[DATA EXCERPTS]:
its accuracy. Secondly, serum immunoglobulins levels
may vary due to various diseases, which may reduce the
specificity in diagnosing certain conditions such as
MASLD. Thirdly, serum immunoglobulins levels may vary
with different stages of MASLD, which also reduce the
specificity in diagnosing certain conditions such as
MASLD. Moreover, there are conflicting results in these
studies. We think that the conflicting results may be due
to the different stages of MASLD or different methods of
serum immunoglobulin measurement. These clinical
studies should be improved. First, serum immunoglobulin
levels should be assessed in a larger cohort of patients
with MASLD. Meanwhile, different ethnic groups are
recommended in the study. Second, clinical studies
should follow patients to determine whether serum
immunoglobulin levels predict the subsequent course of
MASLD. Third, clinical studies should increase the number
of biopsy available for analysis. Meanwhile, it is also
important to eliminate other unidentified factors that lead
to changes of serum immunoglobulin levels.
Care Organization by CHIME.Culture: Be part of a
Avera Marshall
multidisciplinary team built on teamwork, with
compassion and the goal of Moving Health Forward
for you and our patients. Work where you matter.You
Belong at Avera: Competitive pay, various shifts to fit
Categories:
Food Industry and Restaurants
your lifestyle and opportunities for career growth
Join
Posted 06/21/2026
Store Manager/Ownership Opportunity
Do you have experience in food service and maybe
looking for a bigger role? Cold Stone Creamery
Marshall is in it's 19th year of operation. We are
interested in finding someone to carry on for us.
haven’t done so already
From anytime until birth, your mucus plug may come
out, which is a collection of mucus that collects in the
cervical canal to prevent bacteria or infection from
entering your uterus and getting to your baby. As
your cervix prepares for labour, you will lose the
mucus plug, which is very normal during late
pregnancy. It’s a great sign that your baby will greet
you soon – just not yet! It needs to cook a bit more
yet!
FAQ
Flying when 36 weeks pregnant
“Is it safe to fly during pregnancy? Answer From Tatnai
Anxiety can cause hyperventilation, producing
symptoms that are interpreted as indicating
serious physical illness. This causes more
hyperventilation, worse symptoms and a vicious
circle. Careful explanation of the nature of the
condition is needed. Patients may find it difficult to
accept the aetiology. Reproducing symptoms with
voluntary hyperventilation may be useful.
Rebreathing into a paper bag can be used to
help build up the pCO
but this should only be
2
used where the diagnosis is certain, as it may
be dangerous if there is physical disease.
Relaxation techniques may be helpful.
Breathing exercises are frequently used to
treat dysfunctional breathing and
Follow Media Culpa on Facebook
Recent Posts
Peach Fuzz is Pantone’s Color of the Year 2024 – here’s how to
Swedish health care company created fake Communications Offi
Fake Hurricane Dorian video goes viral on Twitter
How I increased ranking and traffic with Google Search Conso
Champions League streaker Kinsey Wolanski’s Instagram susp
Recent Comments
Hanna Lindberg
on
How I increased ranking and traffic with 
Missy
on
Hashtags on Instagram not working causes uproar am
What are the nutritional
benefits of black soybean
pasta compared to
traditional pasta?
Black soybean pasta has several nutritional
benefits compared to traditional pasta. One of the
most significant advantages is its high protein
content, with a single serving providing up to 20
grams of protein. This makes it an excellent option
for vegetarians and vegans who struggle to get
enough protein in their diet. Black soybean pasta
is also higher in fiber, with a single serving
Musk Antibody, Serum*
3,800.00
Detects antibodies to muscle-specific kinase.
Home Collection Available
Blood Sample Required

[WHAT IS EXPECTED]:
Return, exactly as written, the "Detects antibodies to muscle-specific kinase." line and each line after it through the end of the listing above.

[TASK OUTPUT]:
Detects antibodies to muscle-specific kinase.
Home Collection Available
Blood Sample Required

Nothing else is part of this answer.